We love Dr Seuss. I never tire of reading it out loud. They are not always the first books Ella chooses for me to read to her, but our new 3-in-1 book inlcuding The Cat in the Hat, The Cat in The Hat Comes Back and Dr Seuss' ABC has been her favourite too for the past few nights.
[For those who don't know the book:
it's about a cat who visits 2 bored kids while their mum is out and ends up turning the house upside down with his tricks and games. Just as the mother is about to walk in, he picks up all the mess and the mother doesn't suspect a thing when she asks her angelic kids if they had fun while she was out.]
The first time we read Cat in the Hat she seemed a bit confused by the "What would you do if your mother asked you?" question and I discovered she did not actually know the word 'mother'! I always get such a shock when I discover such an important gap in her vocabulary, which is rather large for her age otherwise. How could I have missed teaching her the word 'mother'?
Last night when I asked her "What would you do if your mother asked you?" her reply was: "I'd … err ... say that I … err … played with the cars!". It seemed strange to encourage her to lie to her mother!
The 3d story in our new book is Dr Seuss' ABC. I thought an alphabet book would be really boring and I'm not all that motivated to encourage Ella learning to read. I think there is plenty of time for that and she's better off to concentrate on social, motor and language skills for now. But this book is clever (and fun like all Seuss books are of course). I couldn't think of a better way to illustrate the use of the F than saying "four fluffy feathers on a fiffer-feffer feff".

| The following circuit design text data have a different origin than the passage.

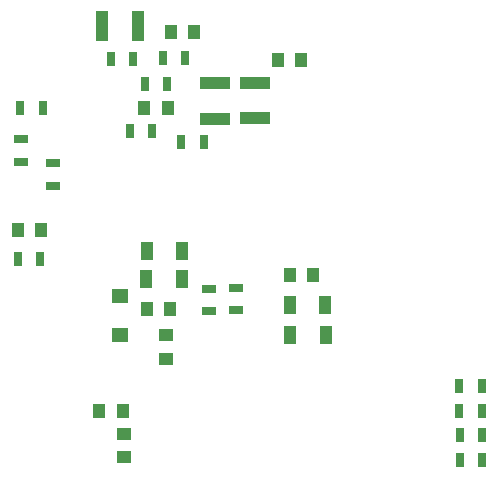
<source format=gbr>
G04 #@! TF.FileFunction,Paste,Bot*
%FSLAX46Y46*%
G04 Gerber Fmt 4.6, Leading zero omitted, Abs format (unit mm)*
G04 Created by KiCad (PCBNEW 4.0.1-3.201512221402+6198~38~ubuntu14.04.1-stable) date Mon 04 Jan 2016 12:08:05 AM EST*
%MOMM*%
G01*
G04 APERTURE LIST*
%ADD10C,0.100000*%
%ADD11R,1.250000X1.000000*%
%ADD12R,1.000000X1.250000*%
%ADD13R,1.000000X2.500000*%
%ADD14R,2.500000X1.000000*%
%ADD15R,1.399540X1.150620*%
%ADD16R,1.300000X0.700000*%
%ADD17R,0.700000X1.300000*%
%ADD18R,1.000000X1.600000*%
G04 APERTURE END LIST*
D10*
D11*
X119227600Y-107762800D03*
X119227600Y-109762800D03*
D12*
X115579400Y-114147600D03*
X113579400Y-114147600D03*
D11*
X115722400Y-116094000D03*
X115722400Y-118094000D03*
D12*
X106699300Y-98831400D03*
X108699300Y-98831400D03*
X128692400Y-84480400D03*
X130692400Y-84480400D03*
X119650000Y-82042000D03*
X121650000Y-82042000D03*
D13*
X116866800Y-81559400D03*
X113866800Y-81559400D03*
D12*
X119389400Y-88544400D03*
X117389400Y-88544400D03*
D14*
X123418600Y-86409400D03*
X123418600Y-89409400D03*
X126746000Y-86384000D03*
X126746000Y-89384000D03*
D15*
X115316000Y-107696000D03*
X115316000Y-104444800D03*
D16*
X106950000Y-91163100D03*
X106950000Y-93063100D03*
X109667800Y-93182400D03*
X109667800Y-95082400D03*
D17*
X108814400Y-88506300D03*
X106914400Y-88506300D03*
X106711200Y-101295200D03*
X108611200Y-101295200D03*
X119339400Y-86512400D03*
X117439400Y-86512400D03*
D16*
X122885200Y-105699600D03*
X122885200Y-103799600D03*
X125171200Y-105648800D03*
X125171200Y-103748800D03*
D17*
X118094800Y-90424000D03*
X116194800Y-90424000D03*
X122438200Y-91414600D03*
X120538200Y-91414600D03*
X116494600Y-84353400D03*
X114594600Y-84353400D03*
X118988800Y-84251800D03*
X120888800Y-84251800D03*
X144084000Y-112014000D03*
X145984000Y-112014000D03*
X144084000Y-114173000D03*
X145984000Y-114173000D03*
X144112700Y-116230400D03*
X146012700Y-116230400D03*
X144112700Y-118300500D03*
X146012700Y-118300500D03*
D12*
X129721100Y-102654100D03*
X131721100Y-102654100D03*
D18*
X129754500Y-107759500D03*
X132754500Y-107759500D03*
X129729100Y-105194100D03*
X132729100Y-105194100D03*
D12*
X119605300Y-105486200D03*
X117605300Y-105486200D03*
D18*
X120575200Y-103022400D03*
X117575200Y-103022400D03*
X120600600Y-100647500D03*
X117600600Y-100647500D03*
M02*

</source>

We do have the same argument every night when we get to the page that lists the letters of the alphabet up to the P. For K L M N O P, Ella says "Kan Elle Man No P". And when I try to correct her she insists that the way I say it is not "the way it goes". I end up calling her a smarty pants, tell her very childishly that she's 3 and I'm 38 and surely I know the alphabet better than she does and I end up rolling my eyes and telling her that if she wants to believe she knows better than that's fine with me. Which it obviously isn't but I recognise that stubborn gene and I understand that no reasoning is going to change her mind once she's convinced she's right.
1 comment:
lol - isn't it funny (and a little scary) when they are our mirrors.
We had a Disney Kids ABC from an op shop when 'Salina was young.
9/11 had just happened, and Goofy and Mickey and Minnie et al were playing in a sandbox. T was for "Towers" - there were 2 sandcastle towers and the cartoon characters were playing with toy aeroplanes around them. Very spooky!